“It’s not a diet it’s a lifestyle” the words that will fall out of most trainers’ mouths when they advise you on how to lose weight. It seems that I have always dipped in and out of diets but I always subconsciously end up back in the same place. Short-term diets with low carb counts, high protein intake, and exercise routines that leave me in stitches (not from laughing) and tears since my legs can’t seem to master the art of mountain climbing or doing a burpee (I still consider this torture).
A year in and out of a state of isolation means that I have really had time to properly assess my relationship with food on a physical and mental level. As a teenager, I was worryingly attracted to the idea of putting myself under the most ridiculous diets that would involve massively reducing my calorific intake to an unhealthy degree, seeing food as either ‘good’ or ‘bad’, and creating a really toxic relationship with my body. Breaking up with toxic diet culture honestly liberated me now I don’t rely on that industry to fuel the image I have of myself.
The body-positive movement has done so much to liberate all bodies and to remove this stigma that one size fits all especially when used to promote quite unrealistic European heteronormative standards. If I press my fingers into my hips I can feel where my bone is- even if I wanted to I can’t ever change the way my bone structure exists and nor do I want to. It has taken me years to reach a point of self-acceptance. It’s so easy to get validation from friends but ultimately without embodying it yourself it’s impossible to authentically love who you are. Seeing my body less as an object of affection and attraction and more as a vessel that moves me to places and keeps me healthy and nurtured has helped me detach from the mentality I used to have. I don’t care about body size or what a scale says- to have a body that you can use to do whatever you want whether that be hiking, pole fitness, or yoga is incredible. Don’t undersell yourself to yourself (one cup of lemon water and a MadFit workout has made me feel like some low-key influencer…a joke of course…maybe).

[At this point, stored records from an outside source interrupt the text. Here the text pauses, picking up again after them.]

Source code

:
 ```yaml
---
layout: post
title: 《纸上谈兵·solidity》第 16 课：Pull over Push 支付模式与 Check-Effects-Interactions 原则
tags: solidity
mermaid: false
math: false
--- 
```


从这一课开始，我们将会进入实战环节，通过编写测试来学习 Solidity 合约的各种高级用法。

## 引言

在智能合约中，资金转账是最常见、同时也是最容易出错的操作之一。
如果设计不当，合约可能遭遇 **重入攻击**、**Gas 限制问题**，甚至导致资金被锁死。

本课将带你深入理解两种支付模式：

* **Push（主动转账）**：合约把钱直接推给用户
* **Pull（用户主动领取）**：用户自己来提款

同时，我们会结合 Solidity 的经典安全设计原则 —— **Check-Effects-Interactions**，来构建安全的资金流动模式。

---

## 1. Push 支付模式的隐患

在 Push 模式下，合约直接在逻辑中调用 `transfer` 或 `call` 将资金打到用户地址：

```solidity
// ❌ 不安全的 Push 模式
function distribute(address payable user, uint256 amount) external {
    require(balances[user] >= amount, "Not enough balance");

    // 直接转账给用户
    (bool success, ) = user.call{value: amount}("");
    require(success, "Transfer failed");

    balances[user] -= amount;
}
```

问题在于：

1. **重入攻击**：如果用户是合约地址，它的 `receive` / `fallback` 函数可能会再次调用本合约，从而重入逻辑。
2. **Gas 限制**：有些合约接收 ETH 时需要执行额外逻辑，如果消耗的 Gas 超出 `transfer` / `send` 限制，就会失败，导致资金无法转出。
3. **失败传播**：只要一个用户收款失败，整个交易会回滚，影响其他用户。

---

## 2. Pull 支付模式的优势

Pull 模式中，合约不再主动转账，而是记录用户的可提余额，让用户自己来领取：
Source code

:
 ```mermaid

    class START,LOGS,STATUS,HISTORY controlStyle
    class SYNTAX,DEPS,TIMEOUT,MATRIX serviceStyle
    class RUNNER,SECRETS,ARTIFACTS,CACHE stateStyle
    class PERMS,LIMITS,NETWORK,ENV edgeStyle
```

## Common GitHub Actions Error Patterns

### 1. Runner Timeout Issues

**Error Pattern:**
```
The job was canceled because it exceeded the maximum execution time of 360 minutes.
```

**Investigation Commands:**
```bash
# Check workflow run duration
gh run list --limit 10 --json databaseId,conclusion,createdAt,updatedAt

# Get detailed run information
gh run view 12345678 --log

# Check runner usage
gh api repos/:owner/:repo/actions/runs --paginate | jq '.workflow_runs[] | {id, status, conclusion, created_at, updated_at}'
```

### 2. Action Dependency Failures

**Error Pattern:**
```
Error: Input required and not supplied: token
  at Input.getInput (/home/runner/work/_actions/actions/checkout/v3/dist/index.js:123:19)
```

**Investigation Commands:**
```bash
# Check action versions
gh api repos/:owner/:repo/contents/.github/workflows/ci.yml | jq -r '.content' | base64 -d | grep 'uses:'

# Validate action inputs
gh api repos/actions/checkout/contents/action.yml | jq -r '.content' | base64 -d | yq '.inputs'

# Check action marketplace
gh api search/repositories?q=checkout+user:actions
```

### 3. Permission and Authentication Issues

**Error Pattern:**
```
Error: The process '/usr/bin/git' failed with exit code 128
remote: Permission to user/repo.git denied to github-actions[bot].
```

One of the greatest mental shifts you can make is in choosing exercises that you actually enjoy. It sounds so simple and most people probably do this but I used to make myself suffer so much through routines that I just despised because in my mind I was weak if I couldn’t follow through. Now I focus on what brings me joy, I have particularly been vibing with Yoga with Adriene, Popsugar Hip-Hop Fit, MadFit, Chloe Ting, and Kukuwa Fitness. It goes without saying that everyone is different and what works for me might be a bad idea for someone else. I see my time working out as something that is all for me. Get absorbed in moving, laughing (if like me your co-ordination is also shit), and having your attention on something far removed from social media.
As for food it’s still a work in progress as my period approaches I know I will get cravings but I’m so tired of the outdated narrative that food is either inherently ‘good’ or ‘bad’. Of course, there has to be a certain level of understanding when it comes to food groups but totally eradicating any food group can have adverse effects on your health. Ultimately, you know your own body so I would always advise people to take information from the internet with a pinch of salt especially from people posing as experts that may not be as qualified as their self-proclaimed status may suggest. Focusing on flavour and what your body wants can really help re-orient your relationship with food. In the morning, I drink water and wait till I feel the urge to eat and from there I really try and figure out what would feel good in my body. You may read this and think I sound extra but normally I’m in such a rush and so often I can eat food without really considering how I feel or what would actually nourish me. I totally appreciate that if you’re a busy person it’s not always the easiest situation but since starting to either prep or have an idea of what I want to eat when I go into work has made a huge difference.
Taking a more well-rounded approach to health and fitness has made me feel really sad for the teenage Em that would get so beat down for eating treats or having pasta (god forbid!) It’s crazy to consider how many meals I would eat and feel bad for.
Growing up and just feeling more attuned to the needs of my body has made me appreciate food and exercise in a totally different way. Embracing making my own food, taking ownership of the exercises I do, and giving myself the breathing space to accept that my body is literally just a body (it can and will change and I will cherish it regardless). It hasn’t been easy and this perpetual state of anxiety with lockdown and working has both helped and hindered my relationship with my body. Gaining weight across my years at university and when my Grandad died felt like an anchor around my neck and I reached such lows with my own self-worth. It’s so easy to type this out and hope it reaches someone in need of a boost but actually practicing what I say is a whole different thing.
All I would say is tread lightly with yourself and whatever you do, do it for yourself, and as far as possible surround yourself with proper support. I love Instagram but I have struggled a lot with finding pages that I felt were the right source of inspiration for me- it’s easy to fall down a wormhole but don’t feel alone if you do.
I realised I haven’t signed off my blog posts in ages probably because it makes me feel a little lame but sending you all love and positive energy from my bed!